~21~

172 9 1
                                    

Formamı düzeltip kapıyı çaldığımda açmasını bekledim.

Bir süre sonra Alperen kapıyı açtığında tam içeri girecekken beni durdurdu.

"Senin forma giymen uğursuzluk getiriyor. Çıkar öyle gir." Tip tip Alperen'e baktığımda elimi formamın eteklerine götürdüm.

"Çıkar dedikde soyun demedik Gülce." Onu dinlemeden Formamı çıkardığımda Alperen'i iteleyerek içeri girdim.

"Baştan desene içimde kıyafetim var diye." Alperen'e göz devirdiğimde salonuna geçtim.

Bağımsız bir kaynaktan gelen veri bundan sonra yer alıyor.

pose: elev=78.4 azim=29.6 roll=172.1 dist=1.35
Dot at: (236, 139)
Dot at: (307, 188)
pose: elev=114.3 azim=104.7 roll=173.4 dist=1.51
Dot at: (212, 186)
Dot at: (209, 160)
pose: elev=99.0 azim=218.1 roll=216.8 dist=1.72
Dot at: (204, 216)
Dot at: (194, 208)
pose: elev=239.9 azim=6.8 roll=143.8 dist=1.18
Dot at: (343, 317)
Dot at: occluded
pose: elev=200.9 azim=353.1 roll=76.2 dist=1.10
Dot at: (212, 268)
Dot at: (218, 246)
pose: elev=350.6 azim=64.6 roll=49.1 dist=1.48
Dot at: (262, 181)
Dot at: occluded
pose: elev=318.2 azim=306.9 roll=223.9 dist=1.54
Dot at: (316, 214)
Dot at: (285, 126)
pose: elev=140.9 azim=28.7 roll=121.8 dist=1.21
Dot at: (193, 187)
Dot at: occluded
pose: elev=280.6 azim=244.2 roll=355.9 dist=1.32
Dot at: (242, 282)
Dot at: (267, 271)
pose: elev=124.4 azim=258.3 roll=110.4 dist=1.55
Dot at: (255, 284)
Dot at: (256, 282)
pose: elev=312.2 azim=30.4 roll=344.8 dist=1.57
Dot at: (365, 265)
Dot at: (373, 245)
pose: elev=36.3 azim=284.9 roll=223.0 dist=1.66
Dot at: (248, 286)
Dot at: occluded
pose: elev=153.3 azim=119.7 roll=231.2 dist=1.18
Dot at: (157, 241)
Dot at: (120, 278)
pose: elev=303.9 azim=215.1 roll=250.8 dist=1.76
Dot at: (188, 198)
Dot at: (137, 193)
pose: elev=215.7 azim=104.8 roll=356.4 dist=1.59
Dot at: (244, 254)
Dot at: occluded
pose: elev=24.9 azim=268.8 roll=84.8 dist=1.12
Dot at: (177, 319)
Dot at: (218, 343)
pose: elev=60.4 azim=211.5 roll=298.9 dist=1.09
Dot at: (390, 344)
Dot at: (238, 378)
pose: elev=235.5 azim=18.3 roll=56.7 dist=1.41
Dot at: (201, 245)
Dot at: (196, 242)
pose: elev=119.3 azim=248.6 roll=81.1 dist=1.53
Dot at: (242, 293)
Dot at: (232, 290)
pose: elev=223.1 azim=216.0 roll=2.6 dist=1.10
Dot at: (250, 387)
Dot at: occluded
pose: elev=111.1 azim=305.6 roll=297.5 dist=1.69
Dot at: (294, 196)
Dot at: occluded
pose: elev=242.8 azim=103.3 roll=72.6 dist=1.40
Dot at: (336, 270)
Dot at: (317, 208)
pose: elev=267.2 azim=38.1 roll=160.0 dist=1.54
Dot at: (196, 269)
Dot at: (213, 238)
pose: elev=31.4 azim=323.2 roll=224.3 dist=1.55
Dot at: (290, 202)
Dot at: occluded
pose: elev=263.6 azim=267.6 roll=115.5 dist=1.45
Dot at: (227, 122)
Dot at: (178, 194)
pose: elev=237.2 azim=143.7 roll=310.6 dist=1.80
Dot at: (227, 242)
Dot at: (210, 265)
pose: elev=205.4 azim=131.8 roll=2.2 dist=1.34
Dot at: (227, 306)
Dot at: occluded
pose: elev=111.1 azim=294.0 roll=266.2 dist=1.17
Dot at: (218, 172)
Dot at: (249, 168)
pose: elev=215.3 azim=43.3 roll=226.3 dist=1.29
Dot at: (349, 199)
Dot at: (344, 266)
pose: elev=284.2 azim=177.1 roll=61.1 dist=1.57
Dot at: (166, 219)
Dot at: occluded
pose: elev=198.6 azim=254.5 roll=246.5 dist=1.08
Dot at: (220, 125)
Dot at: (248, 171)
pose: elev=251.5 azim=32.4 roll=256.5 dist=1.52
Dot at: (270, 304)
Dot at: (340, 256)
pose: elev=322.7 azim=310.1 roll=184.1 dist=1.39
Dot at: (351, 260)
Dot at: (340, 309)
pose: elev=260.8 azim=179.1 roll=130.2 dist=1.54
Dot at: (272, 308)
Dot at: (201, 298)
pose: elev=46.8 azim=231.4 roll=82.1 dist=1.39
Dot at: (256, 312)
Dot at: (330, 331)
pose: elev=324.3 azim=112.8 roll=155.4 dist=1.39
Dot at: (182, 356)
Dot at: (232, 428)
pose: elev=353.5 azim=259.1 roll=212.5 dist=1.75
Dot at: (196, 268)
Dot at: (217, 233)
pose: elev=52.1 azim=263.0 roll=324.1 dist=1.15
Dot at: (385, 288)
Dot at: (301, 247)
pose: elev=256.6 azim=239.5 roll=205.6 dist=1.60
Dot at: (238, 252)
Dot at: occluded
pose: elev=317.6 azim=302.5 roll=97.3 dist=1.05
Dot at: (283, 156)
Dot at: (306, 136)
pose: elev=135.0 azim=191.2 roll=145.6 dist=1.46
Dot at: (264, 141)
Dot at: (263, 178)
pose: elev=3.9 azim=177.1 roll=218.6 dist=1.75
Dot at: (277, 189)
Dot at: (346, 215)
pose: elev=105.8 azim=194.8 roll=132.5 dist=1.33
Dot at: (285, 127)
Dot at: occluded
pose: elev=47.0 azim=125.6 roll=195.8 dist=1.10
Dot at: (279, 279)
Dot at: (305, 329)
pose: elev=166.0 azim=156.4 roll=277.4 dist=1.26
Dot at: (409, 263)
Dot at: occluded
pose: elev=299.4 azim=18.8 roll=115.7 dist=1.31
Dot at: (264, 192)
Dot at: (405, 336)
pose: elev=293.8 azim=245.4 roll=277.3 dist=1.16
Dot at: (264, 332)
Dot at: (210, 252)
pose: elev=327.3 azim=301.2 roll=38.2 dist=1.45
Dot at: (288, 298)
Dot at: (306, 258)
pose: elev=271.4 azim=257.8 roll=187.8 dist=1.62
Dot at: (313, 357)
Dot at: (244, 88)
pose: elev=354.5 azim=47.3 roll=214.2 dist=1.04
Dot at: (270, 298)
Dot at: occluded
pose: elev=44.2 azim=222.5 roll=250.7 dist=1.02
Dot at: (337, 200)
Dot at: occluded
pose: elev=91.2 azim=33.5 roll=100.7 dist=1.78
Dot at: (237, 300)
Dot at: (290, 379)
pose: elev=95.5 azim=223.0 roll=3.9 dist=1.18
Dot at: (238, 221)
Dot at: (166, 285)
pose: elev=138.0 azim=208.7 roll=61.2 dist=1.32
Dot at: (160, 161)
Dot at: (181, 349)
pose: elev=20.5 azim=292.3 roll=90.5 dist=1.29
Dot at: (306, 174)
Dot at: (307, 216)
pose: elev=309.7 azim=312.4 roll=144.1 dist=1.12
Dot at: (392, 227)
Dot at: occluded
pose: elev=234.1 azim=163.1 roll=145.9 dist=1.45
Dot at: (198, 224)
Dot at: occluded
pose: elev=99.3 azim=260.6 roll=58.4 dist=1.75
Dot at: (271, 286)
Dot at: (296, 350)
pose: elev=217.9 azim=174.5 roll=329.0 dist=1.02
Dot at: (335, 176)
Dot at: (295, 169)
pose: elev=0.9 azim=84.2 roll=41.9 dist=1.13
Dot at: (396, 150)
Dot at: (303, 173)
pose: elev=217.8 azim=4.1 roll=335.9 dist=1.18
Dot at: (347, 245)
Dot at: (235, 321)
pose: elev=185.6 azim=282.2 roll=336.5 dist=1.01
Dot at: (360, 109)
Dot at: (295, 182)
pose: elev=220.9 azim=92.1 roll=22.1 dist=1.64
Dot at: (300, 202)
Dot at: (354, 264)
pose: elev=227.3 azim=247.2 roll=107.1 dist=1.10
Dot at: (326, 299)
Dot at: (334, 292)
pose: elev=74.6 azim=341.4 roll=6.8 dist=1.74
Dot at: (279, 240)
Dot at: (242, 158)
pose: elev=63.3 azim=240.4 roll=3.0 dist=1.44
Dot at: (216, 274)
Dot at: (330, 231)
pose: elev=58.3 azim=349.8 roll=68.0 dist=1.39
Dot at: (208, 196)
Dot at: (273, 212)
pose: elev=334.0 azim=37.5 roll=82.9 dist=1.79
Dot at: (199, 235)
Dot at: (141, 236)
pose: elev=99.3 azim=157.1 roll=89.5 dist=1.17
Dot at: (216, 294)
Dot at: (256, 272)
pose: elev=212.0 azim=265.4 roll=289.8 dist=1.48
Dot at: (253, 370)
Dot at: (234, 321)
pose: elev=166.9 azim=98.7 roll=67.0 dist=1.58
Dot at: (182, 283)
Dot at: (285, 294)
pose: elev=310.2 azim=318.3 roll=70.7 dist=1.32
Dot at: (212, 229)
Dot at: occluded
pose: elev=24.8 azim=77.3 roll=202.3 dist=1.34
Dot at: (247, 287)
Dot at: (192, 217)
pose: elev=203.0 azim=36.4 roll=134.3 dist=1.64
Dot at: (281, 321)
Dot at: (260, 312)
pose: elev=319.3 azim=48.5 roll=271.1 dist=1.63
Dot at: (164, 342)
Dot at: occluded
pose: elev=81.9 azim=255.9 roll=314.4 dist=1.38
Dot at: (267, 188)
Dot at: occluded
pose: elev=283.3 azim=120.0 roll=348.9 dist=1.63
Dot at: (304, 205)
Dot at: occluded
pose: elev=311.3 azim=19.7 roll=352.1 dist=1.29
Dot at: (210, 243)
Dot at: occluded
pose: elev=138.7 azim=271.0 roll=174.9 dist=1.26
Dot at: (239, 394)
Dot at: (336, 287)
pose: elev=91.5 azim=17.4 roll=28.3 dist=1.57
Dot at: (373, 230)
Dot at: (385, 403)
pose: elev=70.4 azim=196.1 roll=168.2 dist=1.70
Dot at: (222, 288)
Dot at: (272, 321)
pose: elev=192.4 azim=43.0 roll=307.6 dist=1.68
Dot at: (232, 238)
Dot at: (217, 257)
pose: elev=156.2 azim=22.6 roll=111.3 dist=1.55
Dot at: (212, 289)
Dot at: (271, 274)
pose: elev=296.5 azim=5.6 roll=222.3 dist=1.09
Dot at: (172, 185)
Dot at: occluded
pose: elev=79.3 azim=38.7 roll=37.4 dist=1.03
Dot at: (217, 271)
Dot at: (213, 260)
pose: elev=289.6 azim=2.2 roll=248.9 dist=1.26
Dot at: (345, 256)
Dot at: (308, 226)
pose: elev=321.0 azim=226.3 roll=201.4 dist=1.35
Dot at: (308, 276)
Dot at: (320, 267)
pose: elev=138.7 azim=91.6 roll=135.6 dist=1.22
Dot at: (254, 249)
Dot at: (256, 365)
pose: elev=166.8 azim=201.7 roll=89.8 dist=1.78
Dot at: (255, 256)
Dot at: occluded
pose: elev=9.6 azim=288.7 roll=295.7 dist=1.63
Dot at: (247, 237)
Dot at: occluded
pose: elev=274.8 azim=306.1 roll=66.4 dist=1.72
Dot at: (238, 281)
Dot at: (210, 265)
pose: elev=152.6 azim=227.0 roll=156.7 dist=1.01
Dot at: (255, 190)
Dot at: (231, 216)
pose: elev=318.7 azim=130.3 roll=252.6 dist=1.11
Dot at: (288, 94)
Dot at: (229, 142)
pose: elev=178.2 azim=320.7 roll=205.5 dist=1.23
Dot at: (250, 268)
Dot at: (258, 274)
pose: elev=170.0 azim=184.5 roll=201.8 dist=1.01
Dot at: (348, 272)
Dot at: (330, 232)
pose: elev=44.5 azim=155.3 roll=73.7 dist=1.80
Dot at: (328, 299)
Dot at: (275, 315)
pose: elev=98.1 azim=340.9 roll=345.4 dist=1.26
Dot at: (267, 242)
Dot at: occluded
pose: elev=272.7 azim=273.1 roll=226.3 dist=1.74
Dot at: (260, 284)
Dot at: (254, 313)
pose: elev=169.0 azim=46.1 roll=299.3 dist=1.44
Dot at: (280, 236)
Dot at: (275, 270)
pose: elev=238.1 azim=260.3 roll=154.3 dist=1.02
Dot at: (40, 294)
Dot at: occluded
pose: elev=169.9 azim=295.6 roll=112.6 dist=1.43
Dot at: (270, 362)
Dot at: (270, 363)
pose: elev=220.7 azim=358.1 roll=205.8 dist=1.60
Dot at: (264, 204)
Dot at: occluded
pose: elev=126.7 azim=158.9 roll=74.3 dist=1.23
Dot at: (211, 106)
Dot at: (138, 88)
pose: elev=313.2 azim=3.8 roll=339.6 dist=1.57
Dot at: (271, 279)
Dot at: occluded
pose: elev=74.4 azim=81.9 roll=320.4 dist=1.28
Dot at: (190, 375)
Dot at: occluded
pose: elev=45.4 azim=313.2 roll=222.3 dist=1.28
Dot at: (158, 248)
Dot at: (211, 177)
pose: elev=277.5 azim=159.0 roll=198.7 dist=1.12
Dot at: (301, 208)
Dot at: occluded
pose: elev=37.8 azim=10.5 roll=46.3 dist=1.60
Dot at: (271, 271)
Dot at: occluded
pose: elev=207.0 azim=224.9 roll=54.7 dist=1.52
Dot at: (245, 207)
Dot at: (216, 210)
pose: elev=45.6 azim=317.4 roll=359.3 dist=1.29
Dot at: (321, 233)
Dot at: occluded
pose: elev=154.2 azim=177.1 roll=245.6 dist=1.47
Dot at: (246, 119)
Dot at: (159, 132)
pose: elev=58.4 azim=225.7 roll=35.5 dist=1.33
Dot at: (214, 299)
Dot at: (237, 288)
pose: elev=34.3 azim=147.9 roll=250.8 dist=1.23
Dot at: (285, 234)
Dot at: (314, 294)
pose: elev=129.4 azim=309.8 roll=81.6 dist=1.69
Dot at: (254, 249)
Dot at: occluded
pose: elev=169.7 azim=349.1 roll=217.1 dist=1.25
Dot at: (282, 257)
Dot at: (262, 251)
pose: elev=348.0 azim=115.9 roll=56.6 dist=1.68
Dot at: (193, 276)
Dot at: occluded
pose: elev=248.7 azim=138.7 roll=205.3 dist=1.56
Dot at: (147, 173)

Altıma bol bir kot pantolon, üstüne de crop geçirmiştim. Formamı da giymiştim ama Alperen ve salaklıkları yüzünden az önce çıkarmak zorunda kaldım.

Bir koltuğa geçip ayaklarımı uzattığımda Alperen içeri girdi.

"Nerede kaldın ya? Maçın başlamasına 2 dakika falan var sen daha kendi keyfindesin." Omuz silktim.

"Ata'yla azıcık atıştık ondan geciktim. Gonca gelmedi mi daha?" Başını iki yana salladı.

"Gonca Eskişehir'e gitmiş." Kaşlarımı çattım.

"Niye?"

"Ablasıyla gezmeye gitmişler." Anladım dercesine başımı salladığımda Alperen tuhaf bakışlarını üzerinde gezdirdi.

"Bir şey mi oldu Alperen?"

"Gonca'nın ablasının adı neydi?" Gözlerimi kocaman açtım.

"Gonca'nın ablası nişanlı Alperen! Hem senin flörtün yok muydu?" Omuz silkti.

"Varlığını unutuyorum sağolsun." Kendi kendine söylendiğinde kıkırdadım.

" Şansımı deneyim demiştim gidipde Gonca'ya söyleme bak." Ellerimi teslim olurcasına havaya kaldırdım.

"Söylemem." Güldüğünde bana baktı.

"En azından ismini öğrenseydim?" Nefesimi verdiğimde söyledim;

"Yonca."

"Harbi mi?" Başımı salladım.

" Ne güzel uydurmuşlar lan. Gonca-Yonca." Alperen kendi kendine sırıtmaya başladı. Ben bu uyumla çok dalga geçiyordum.

"Sen bekle ben kuruyemiş almıştım onları getiriyim." Başımı salladığımda mutfağa doğru ilerledi.

Alperen gelene kadar televizyonda çıkan reklamları izliyordum.

Elinde iki küçük kase ile döndüğünde birini bana uzattı.

Kasenin içine baktığımda yüzümü buruşturdum.

"Kuruyemişten kastın badem miydi Alperen?" Başını salladı.

"Neyi varmış bademin?"

"Küçükken bademciklerimi aldırmışlarda o yüzden badem yiyemiyorum." Alperen kaseleri eline aldığında diğer koltuğa oturdu.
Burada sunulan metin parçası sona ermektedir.